Transcribed page contents:
■ ■ ■

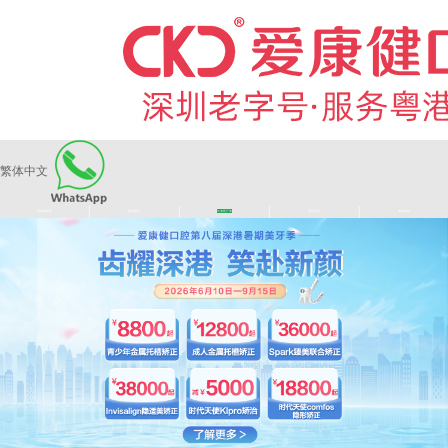
繁体中文
|
|
|
|
爱康健品牌
医师团队
长者医疗券
看牙活动
来院路线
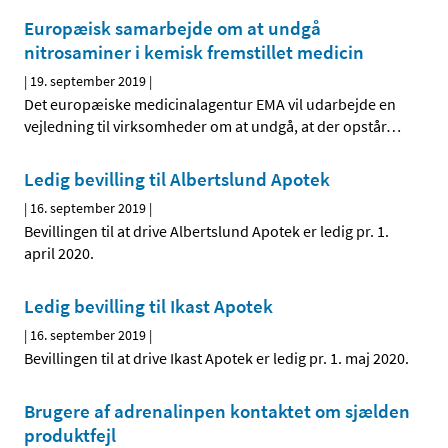
Europæisk samarbejde om at undgå
nitrosaminer i kemisk fremstillet medicin
|
19. september 2019
|
Det europæiske medicinalagentur EMA vil udarbejde en
vejledning til virksomheder om at undgå, at der opstår
…
Ledig bevilling til Albertslund Apotek
|
16. september 2019
|
Bevillingen til at drive Albertslund Apotek er ledig pr. 1.
april 2020.
Ledig bevilling til Ikast Apotek
|
16. september 2019
|
Bevillingen til at drive Ikast Apotek er ledig pr. 1. maj 2020.
Brugere af adrenalinpen kontaktet om sjælden
produktfejl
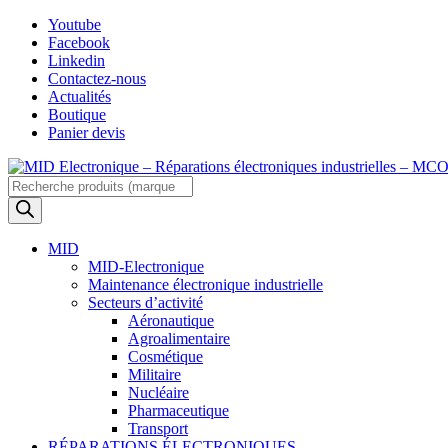
Skip
Youtube
to
Facebook
content
Linkedin
Contactez-nous
Actualités
Boutique
Panier devis
Recherche
de
produits
MID
MID-Electronique
Maintenance électronique industrielle
Secteurs d’activité
Aéronautique
Agroalimentaire
Cosmétique
Militaire
Nucléaire
Pharmaceutique
Transport
RÉPARATIONS ÉLECTRONIQUES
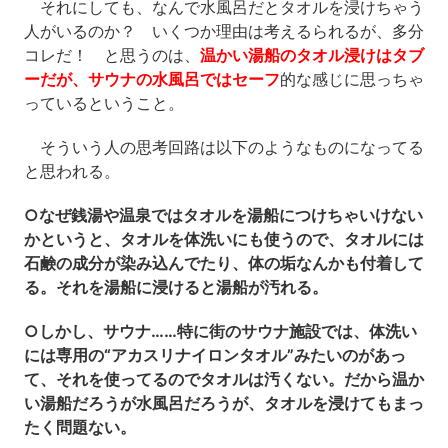
それにしても、なんで水風呂だとタオルを浸けちゃう
人がいるのか？ いくつか理由は考えるられるが、多分
コレだ！ と思うのは、
温かい湯船のタオル浸けはタブ
ーだが、サウナの水風呂ではセーフ
的な感じに思っちゃ
っているということ。
そういう人の思考回路は以下のようなものになってる
と思われる。
○なぜ銭湯や温泉ではタオルを湯船につけちゃいけない
かというと、タオルを体洗いにも使うので、タオルには
石鹸の成分が染み込んでたり、体の垢なんかも付着して
る。それを湯船に浸けると湯船が汚れる。
○しかし、サウナ……特に街のサウナ施設では、体洗い
には専用の“アカスリナイロンタオル”みたいのがあっ
て、それを使ってるのでタオルは汚くない。だから温か
い湯船だろうが水風呂だろうが、タオルを浸けてもまっ
たく問題ない。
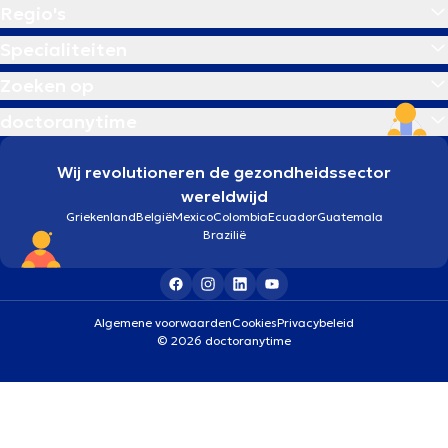
Regio's
Specialiteiten
Zoeken op
doctoranytime
Wij revolutioneren de gezondheidssector
wereldwijd
Griekenland
België
Mexico
Colombia
Ecuador
Guatemala
Brazilië
Algemene voorwaarden
Cookies
Privacybeleid
© 2026 doctoranytime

■ ■ ■

> _Problem to solve_:
Retype the data above in full, exactly as it stands, and skip any image.

> _Answer to this exercise_:
繁体中文
|
|
|
|
爱康健品牌
医师团队
长者医疗券
看牙活动
来院路线
Europæisk samarbejde om at undgå
nitrosaminer i kemisk fremstillet medicin
|
19. september 2019
|
Det europæiske medicinalagentur EMA vil udarbejde en
vejledning til virksomheder om at undgå, at der opstår
…
Ledig bevilling til Albertslund Apotek
|
16. september 2019
|
Bevillingen til at drive Albertslund Apotek er ledig pr. 1.
april 2020.
Ledig bevilling til Ikast Apotek
|
16. september 2019
|
Bevillingen til at drive Ikast Apotek er ledig pr. 1. maj 2020.
Brugere af adrenalinpen kontaktet om sjælden
produktfejl
Skip
Youtube
to
Facebook
content
Linkedin
Contactez-nous
Actualités
Boutique
Panier devis
Recherche
de
produits
MID
MID-Electronique
Maintenance électronique industrielle
Secteurs d’activité
Aéronautique
Agroalimentaire
Cosmétique
Militaire
Nucléaire
Pharmaceutique
Transport
RÉPARATIONS ÉLECTRONIQUES
それにしても、なんで水風呂だとタオルを浸けちゃう
人がいるのか？ いくつか理由は考えるられるが、多分
コレだ！ と思うのは、
温かい湯船のタオル浸けはタブ
ーだが、サウナの水風呂ではセーフ
的な感じに思っちゃ
っているということ。
そういう人の思考回路は以下のようなものになってる
と思われる。
○なぜ銭湯や温泉ではタオルを湯船につけちゃいけない
かというと、タオルを体洗いにも使うので、タオルには
石鹸の成分が染み込んでたり、体の垢なんかも付着して
る。それを湯船に浸けると湯船が汚れる。
○しかし、サウナ……特に街のサウナ施設では、体洗い
には専用の“アカスリナイロンタオル”みたいのがあっ
て、それを使ってるのでタオルは汚くない。だから温か
い湯船だろうが水風呂だろうが、タオルを浸けてもまっ
たく問題ない。
Regio's
Specialiteiten
Zoeken op
doctoranytime
Wij revolutioneren de gezondheidssector
wereldwijd
Griekenland
België
Mexico
Colombia
Ecuador
Guatemala
Brazilië
Algemene voorwaarden
Cookies
Privacybeleid
© 2026 doctoranytime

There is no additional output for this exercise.